I'm skeptical I’ll ever reach “admirer” status, but I’ve been working on at least achieving a standard level of composure about them.
A deep-seated fear of spiders dating back to my youth (unlike other children who adore them). Growing up, I had a sufficient number of brothers around to ensure I never had to engage with any directly, but I still panicked if one was clearly in the immediate vicinity as me. Vividly, I recall of one morning when I was eight, my family unconscious, and attempting to manage a spider that had made its way onto the lounge-room wall. I “managed” with it by positioning myself at a great distance, practically in the adjoining space (for fear that it pursued me), and spraying a significant portion of insect spray toward it. It didn’t reach the spider, but it did reach and annoy everyone in my house.
As I got older, whomever I was in a relationship with or living with was, as a matter of course, the least afraid of spiders between us, and therefore in charge of dealing with it, while I emitted low keening sounds and fled the scene. If I was on my own, my tactic was simply to exit the space, plunge the room into darkness and try to ignore its existence before I had to return.

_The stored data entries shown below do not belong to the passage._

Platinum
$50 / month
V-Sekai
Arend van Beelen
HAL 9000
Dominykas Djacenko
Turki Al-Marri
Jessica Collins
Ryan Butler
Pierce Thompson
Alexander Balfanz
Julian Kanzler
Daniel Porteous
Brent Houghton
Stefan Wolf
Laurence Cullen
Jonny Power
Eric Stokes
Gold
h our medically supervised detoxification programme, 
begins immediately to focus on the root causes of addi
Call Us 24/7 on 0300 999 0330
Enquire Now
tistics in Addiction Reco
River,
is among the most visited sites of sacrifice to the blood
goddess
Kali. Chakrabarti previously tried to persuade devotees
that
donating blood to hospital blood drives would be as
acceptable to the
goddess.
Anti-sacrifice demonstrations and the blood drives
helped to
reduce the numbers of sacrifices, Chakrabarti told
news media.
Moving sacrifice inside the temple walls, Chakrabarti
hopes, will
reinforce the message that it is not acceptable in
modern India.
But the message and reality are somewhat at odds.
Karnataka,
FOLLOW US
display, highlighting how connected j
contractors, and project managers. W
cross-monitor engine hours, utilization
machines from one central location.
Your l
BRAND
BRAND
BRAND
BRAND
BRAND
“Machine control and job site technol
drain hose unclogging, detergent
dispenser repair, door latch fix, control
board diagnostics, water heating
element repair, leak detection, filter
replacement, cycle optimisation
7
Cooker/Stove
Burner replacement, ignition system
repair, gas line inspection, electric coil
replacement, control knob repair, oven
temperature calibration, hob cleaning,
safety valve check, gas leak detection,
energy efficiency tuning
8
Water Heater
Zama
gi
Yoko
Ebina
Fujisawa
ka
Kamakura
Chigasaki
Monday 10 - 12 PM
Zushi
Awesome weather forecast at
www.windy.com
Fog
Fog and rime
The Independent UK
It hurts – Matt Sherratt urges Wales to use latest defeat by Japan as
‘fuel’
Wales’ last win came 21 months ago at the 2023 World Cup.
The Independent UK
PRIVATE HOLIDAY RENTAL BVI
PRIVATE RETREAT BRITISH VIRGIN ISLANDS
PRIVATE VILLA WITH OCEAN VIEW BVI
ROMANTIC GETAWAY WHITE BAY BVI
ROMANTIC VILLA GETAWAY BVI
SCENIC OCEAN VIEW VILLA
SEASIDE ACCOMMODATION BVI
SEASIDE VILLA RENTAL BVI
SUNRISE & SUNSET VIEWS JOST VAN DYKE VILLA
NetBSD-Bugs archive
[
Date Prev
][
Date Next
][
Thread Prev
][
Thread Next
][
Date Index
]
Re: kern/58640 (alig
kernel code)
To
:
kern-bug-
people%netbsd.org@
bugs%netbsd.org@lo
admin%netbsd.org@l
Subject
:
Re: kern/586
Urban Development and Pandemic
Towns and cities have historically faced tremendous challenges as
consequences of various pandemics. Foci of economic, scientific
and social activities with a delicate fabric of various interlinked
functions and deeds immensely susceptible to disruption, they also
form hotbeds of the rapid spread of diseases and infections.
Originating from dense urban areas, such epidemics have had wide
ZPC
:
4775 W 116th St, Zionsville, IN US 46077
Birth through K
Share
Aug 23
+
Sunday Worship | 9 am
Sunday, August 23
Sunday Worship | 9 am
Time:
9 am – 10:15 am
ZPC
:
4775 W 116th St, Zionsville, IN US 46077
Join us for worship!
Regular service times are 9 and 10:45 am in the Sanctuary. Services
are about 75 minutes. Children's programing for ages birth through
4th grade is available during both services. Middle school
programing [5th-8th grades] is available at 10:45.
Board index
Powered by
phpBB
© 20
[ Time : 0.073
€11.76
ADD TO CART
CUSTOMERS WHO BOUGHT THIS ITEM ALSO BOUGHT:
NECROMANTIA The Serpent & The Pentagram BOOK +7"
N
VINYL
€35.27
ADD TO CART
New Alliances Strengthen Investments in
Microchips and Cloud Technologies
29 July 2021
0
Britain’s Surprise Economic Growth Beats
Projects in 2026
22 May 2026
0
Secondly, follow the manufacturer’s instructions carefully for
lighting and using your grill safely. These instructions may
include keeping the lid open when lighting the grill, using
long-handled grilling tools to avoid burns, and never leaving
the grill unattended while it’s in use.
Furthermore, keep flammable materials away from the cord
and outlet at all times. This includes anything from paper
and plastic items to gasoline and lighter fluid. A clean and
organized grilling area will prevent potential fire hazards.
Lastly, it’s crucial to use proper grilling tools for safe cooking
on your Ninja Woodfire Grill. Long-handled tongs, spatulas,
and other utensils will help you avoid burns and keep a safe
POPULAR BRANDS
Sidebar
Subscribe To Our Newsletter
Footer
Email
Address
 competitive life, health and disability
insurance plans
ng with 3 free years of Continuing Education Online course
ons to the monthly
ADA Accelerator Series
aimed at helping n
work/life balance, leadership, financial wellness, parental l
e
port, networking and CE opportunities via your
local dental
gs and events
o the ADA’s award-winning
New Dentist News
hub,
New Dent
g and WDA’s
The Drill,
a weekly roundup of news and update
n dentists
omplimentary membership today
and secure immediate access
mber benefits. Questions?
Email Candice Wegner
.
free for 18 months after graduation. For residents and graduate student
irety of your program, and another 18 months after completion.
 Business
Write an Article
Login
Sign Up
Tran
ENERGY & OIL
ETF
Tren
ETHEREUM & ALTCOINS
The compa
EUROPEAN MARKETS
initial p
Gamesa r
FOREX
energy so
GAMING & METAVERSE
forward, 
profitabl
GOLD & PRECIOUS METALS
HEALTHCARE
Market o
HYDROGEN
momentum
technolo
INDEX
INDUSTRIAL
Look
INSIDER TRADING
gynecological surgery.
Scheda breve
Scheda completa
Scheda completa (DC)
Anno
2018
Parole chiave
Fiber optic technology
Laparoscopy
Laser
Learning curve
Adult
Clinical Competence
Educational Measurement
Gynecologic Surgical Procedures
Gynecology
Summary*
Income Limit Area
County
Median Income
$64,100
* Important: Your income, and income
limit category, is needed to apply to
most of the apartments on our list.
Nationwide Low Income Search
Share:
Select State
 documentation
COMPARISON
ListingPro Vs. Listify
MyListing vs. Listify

In a recent episode, I was a guest at a pal's residence where there was a very large huntsman who made its home in the window frame, for the most part stationary. As a means to be more comfortable with its presence, I conceptualized the spider as a female entity, a girlie, one of us, just chilling in the sun and listening to us gab. This may seem quite foolish, but it worked (a little bit). Alternatively, actively deciding to become less phobic did the trick.
Be that as it may, I’ve tried to keep it up. I think about all the sensible justifications not to be scared. I am aware huntsman spiders pose no threat to me. I know they consume things like insect pests (the bane of my existence). It is well-established they are one of the world's exquisite, non-threatening to people creatures.
Alas, they do continue to move like that. They move in the deeply alarming and somehow offensive way possible. The sight of their multiple limbs propelling them at that terrible speed causes my ancient psyche to kick into overdrive. They are said to only have the typical arachnid arrangement, but I maintain that multiplies when they are in motion.
But it isn’t their fault that they have frightening appendages, and they have an equal entitlement to be where I am – if not more. I have discovered that employing the techniques of making an effort to avoid instantly leap out of my body and retreat when I see one, working to keep calm and collected, and deliberately thinking about their beneficial attributes, has actually started to help.
Just because they are fuzzy entities that dart around at an alarming rate in a way that invades my dreams, is no reason for they warrant my loathing, or my girly screams. I can admit when fear has clouded my judgment and fueled by baseless terror. I doubt I’ll ever reach the “catching one in a Tupperware container and escorting it to the garden” level, but miracles happen. Some life is left left in this veteran of life yet.